Introduction
plda must be run in linux environment with g++ compiler installed.
Installation
- Download plda-2.0.tar.gz
- tar xvfz plda-2.0.tar.gz
- cd plda-2.0
- make lda infer
- You will see a binary file lda and infer generated in the folder
Prepare datafile
- Data is stored using a sparse representation, with one document per line. Each line is the words of this document together with the word count. It is like <word1> <word1_count> <word2> <word2_count> <word3> <word3_count> ... Each word is an arbitrary string, but it is not expected to contain space/newline or other special characters.
- Example: Suppose there are two documents. The first one is "a is a character"; The second one is "b is a character after a". Then the datafile would look like:
a 2 is 1 character 1
a 2 is 1 b 1 character 1 after 1
Do a simple training and testing
- Download test_data.txt as training sample and put it under plda/testdata/ directory.
- Train
- ./lda --num_topics 2 --alpha 0.1 --beta 0.01 --training_data_file testdata/test_data.txt --model_file /tmp/lda_model.txt --burn_in_iterations 100 --total_iterations 150
- After training completes, you will see a file /tmp/lda_model.txt generated. This file stores the training result. Each line is the topic distribution of a word. The first element is the word string, then its occurrence count within each topic. You could use view_model.py to convert the model to a readable text.
- Infer unseen documents:
- ./infer --alpha 0.1 --beta 0.01 --inference_data_file testdata/test_data.txt --inference_result_file /tmp/inference_result.txt --model_file /tmp/lda_model.txt --total_iterations 15 --burn_in_iterations 10
Command-line flags
- Training flags
- alpha: Suggested to be 50/number_of_topics
- beta: Suggested to be 0.01
- num_topics: The total number of topics.

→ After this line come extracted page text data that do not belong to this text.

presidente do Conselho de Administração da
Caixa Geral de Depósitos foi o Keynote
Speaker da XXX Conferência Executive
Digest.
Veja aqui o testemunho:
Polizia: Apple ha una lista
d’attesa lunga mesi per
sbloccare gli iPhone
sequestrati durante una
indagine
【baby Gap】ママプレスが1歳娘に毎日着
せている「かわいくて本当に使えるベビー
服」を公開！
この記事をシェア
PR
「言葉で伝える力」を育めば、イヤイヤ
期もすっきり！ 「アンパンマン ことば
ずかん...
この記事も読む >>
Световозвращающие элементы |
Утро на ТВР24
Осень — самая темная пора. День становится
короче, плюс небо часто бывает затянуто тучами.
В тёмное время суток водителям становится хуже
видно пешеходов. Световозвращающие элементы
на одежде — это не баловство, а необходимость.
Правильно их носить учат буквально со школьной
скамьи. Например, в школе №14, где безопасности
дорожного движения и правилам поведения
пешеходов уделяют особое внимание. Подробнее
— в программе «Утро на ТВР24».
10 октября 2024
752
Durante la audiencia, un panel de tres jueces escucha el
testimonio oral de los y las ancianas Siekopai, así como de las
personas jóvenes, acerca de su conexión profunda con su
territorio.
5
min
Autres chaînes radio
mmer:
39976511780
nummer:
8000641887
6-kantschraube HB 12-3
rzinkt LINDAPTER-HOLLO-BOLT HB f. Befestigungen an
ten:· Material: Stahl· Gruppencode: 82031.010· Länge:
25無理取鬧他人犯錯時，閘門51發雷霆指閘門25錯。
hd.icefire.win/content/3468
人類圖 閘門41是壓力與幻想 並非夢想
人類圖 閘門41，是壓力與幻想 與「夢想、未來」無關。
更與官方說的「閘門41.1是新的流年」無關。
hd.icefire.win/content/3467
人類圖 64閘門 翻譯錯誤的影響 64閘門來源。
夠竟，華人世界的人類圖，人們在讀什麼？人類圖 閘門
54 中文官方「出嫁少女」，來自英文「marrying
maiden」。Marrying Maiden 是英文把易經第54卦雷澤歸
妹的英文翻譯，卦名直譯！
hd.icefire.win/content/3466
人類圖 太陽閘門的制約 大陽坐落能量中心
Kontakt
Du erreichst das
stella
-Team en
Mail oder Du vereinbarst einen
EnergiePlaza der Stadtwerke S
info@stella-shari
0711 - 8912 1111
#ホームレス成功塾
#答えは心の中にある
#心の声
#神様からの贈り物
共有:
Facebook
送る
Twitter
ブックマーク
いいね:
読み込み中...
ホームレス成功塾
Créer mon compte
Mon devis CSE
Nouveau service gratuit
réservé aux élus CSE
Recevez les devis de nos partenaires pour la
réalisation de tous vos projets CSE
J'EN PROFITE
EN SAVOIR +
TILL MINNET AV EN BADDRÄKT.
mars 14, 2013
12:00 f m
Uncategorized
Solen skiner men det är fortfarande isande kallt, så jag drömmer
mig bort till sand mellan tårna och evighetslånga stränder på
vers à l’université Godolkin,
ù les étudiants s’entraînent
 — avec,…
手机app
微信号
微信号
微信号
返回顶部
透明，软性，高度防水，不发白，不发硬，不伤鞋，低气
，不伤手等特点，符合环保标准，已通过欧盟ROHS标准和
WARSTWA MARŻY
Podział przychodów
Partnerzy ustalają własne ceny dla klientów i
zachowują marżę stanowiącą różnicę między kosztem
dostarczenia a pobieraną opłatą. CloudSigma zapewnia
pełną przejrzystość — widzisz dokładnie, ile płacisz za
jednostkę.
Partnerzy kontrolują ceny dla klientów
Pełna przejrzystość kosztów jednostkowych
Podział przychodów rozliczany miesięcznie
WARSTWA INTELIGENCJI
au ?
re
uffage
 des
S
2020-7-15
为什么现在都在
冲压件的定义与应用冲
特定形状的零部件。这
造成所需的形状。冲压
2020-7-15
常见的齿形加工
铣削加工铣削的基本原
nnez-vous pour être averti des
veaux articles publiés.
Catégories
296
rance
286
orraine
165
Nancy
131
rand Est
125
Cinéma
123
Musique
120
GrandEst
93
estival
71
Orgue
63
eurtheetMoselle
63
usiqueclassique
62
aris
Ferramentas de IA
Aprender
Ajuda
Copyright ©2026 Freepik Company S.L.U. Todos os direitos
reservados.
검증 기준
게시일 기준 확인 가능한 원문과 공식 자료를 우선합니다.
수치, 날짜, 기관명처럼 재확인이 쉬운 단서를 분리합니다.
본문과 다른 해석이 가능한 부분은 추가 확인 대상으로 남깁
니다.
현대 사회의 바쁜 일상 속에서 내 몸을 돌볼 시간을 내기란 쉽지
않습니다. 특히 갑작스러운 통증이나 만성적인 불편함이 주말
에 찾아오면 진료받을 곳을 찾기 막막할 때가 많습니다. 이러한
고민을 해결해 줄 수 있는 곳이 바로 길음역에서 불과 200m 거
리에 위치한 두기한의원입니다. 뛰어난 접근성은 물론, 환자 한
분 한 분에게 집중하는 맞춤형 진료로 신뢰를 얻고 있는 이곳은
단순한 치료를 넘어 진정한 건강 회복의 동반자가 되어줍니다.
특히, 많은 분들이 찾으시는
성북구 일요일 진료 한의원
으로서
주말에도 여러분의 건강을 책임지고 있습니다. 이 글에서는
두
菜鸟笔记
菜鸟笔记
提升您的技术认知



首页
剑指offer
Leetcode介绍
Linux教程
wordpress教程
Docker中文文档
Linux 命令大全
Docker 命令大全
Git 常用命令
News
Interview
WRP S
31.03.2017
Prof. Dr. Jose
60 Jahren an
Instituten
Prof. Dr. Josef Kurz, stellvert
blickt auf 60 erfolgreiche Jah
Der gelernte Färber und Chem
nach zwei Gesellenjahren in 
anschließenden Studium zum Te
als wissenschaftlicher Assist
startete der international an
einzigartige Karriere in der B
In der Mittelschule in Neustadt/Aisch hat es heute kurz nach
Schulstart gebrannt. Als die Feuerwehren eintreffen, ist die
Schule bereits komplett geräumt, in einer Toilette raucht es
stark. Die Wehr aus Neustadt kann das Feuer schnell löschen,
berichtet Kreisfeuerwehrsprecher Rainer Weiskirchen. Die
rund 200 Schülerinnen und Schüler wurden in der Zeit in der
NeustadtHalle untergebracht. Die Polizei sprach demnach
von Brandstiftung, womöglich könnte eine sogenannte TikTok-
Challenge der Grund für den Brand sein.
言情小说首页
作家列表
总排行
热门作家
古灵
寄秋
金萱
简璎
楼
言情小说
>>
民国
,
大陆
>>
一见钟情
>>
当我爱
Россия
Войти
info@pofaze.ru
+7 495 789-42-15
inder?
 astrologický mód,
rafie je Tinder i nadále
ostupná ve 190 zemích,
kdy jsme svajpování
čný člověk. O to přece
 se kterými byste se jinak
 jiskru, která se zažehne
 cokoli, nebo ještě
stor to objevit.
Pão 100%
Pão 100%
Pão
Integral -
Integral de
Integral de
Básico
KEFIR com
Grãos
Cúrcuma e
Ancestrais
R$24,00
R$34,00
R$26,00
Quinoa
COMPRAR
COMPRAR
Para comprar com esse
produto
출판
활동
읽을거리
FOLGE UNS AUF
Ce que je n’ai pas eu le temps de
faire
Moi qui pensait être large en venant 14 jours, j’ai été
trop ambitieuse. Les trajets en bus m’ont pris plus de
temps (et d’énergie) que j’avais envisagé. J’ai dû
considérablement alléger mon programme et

- total_iterations: The total number of GibbsSampling iterations.
- burn_in_iterations: After --burn_in_iterations iteration, the model will be almost converged. Then we will average models of the last (total_iterations-burn_in_iterations) iterations as the final model. This only takes effect for single processor version. For example: you set total_iterations to 200, you found that after 170 iterations, the model is almost converged. Then you could set burn_in_iterations to 170 so that the final model will be the average of the last 30 iterations.
- model_file: The output file of the trained model.
- training_data_file: The training data.
- Inferring flags:
- alpha and beta should be the same with training.
- total_iterations: The total number of GibbsSampling iterations for an unseen document to determine its word topics. This number needs not be as much as training, usually tens of iterations is enough.
- burn_in_iterations: For an unseen document, we will average the document_topic_distribution of the last (total_iterations-burn_in_iterations) iterations as the final document_topic_distribution.